• **EXERCISE**:
Write out the data exactly, please, and omit the pictures.

• **PROVIDED MATERIAL**:

+ + + + +

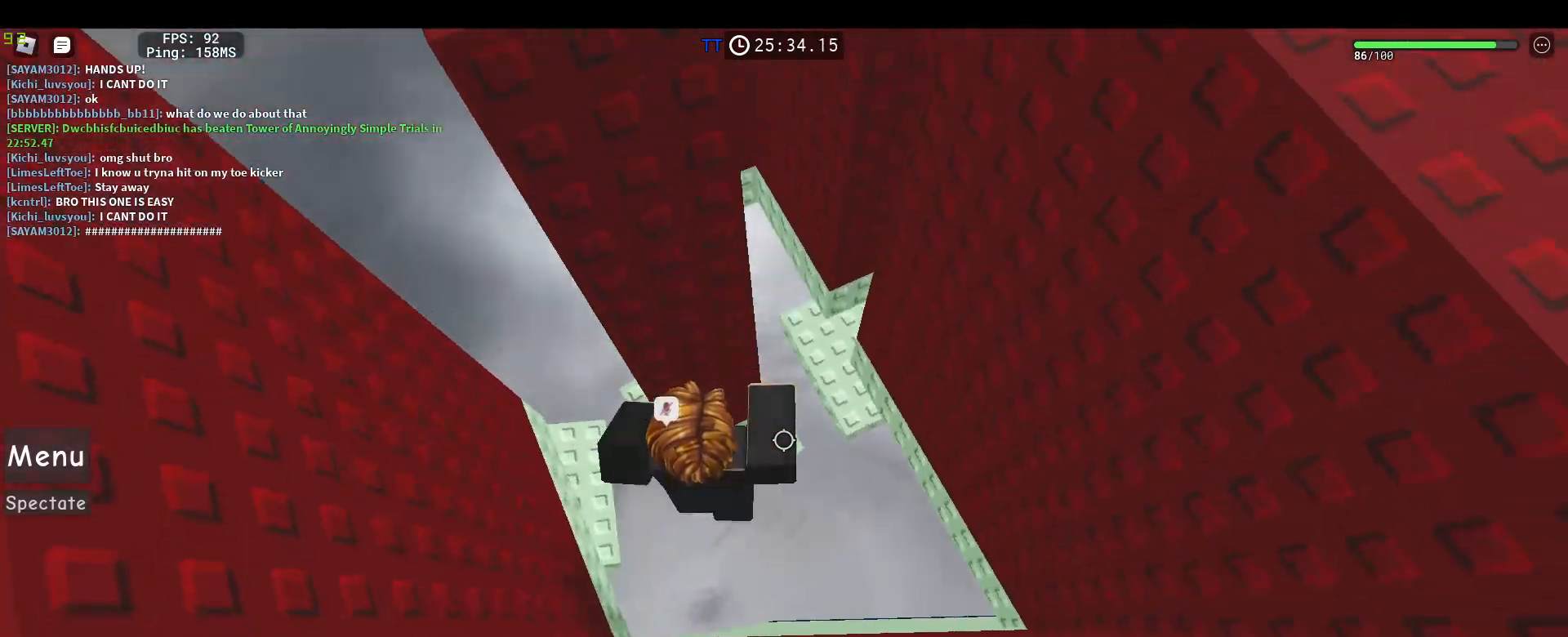
{"keys": ["d", "space", "w"], "mouse": ["right"], "events": [[183, "w", "down"], [383, "d", "down"], [417, "space", "down"], [417, "w", "up"], [467, "w", "down"]]}
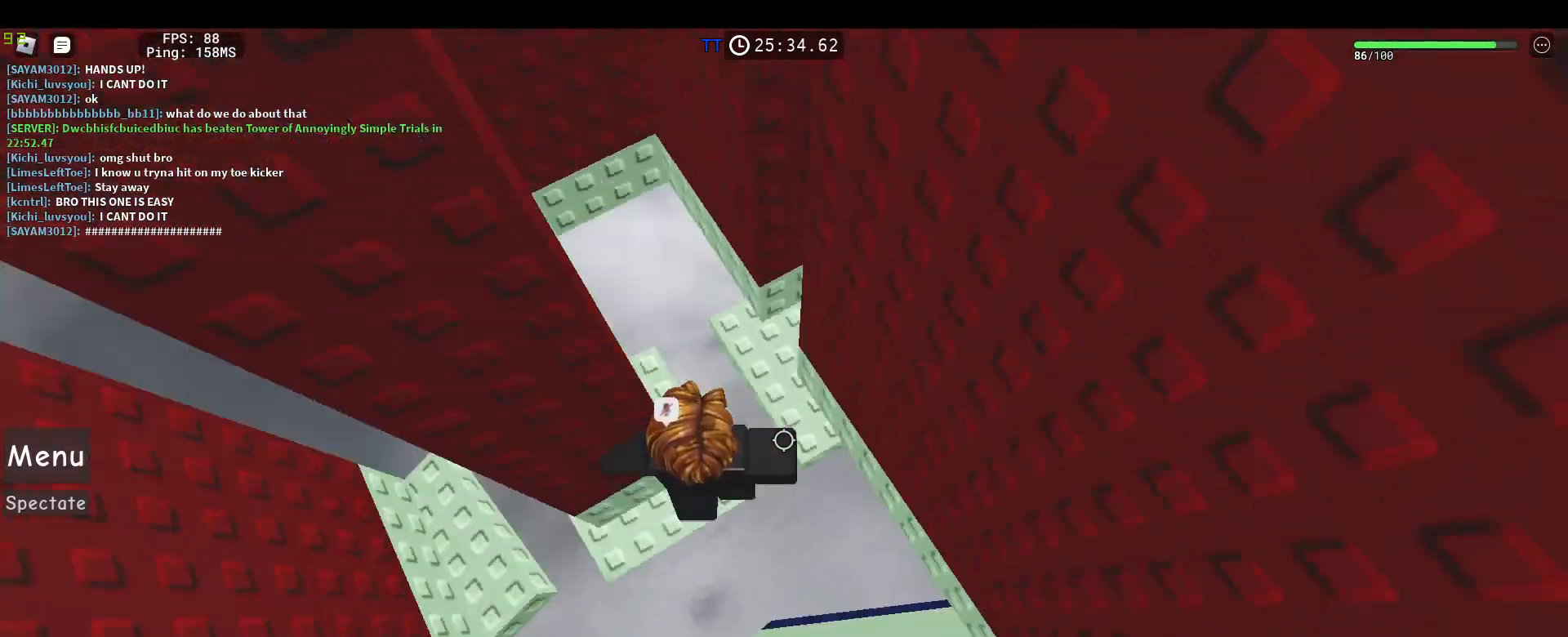
{"keys": [], "mouse": [], "events": [[67, "d", "up"], [67, "space", "up"], [200, "a", "down"], [250, "a", "up"], [400, "mouse_wheel", "down"], [400, "w", "up"], [433, "mouse_right", "up"], [433, "mouse_wheel", "up"]]}
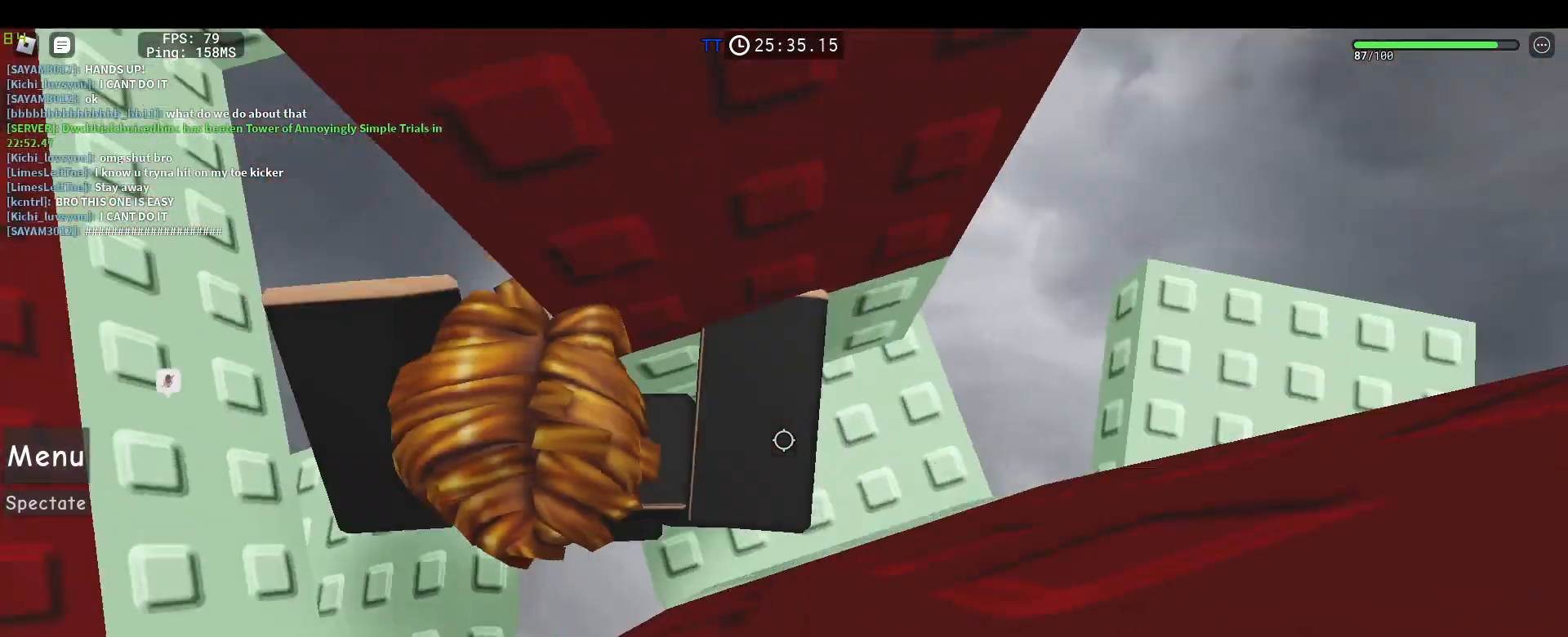
{"keys": ["d", "space"], "mouse": ["right"], "events": [[33, "mouse_wheel", "down"], [83, "mouse_wheel", "up"], [167, "d", "down"], [267, "d", "up"], [367, "d", "down"], [500, "mouse_right", "down"], [500, "space", "down"]]}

+ + + + +

• **WRITTEN ANSWER**:
{"keys": ["d", "space", "w"], "mouse": ["right"], "events": [[183, "w", "down"], [383, "d", "down"], [417, "space", "down"], [417, "w", "up"], [467, "w", "down"]]}
{"keys": [], "mouse": [], "events": [[67, "d", "up"], [67, "space", "up"], [200, "a", "down"], [250, "a", "up"], [400, "mouse_wheel", "down"], [400, "w", "up"], [433, "mouse_right", "up"], [433, "mouse_wheel", "up"]]}
{"keys": ["d", "space"], "mouse": ["right"], "events": [[33, "mouse_wheel", "down"], [83, "mouse_wheel", "up"], [167, "d", "down"], [267, "d", "up"], [367, "d", "down"], [500, "mouse_right", "down"], [500, "space", "down"]]}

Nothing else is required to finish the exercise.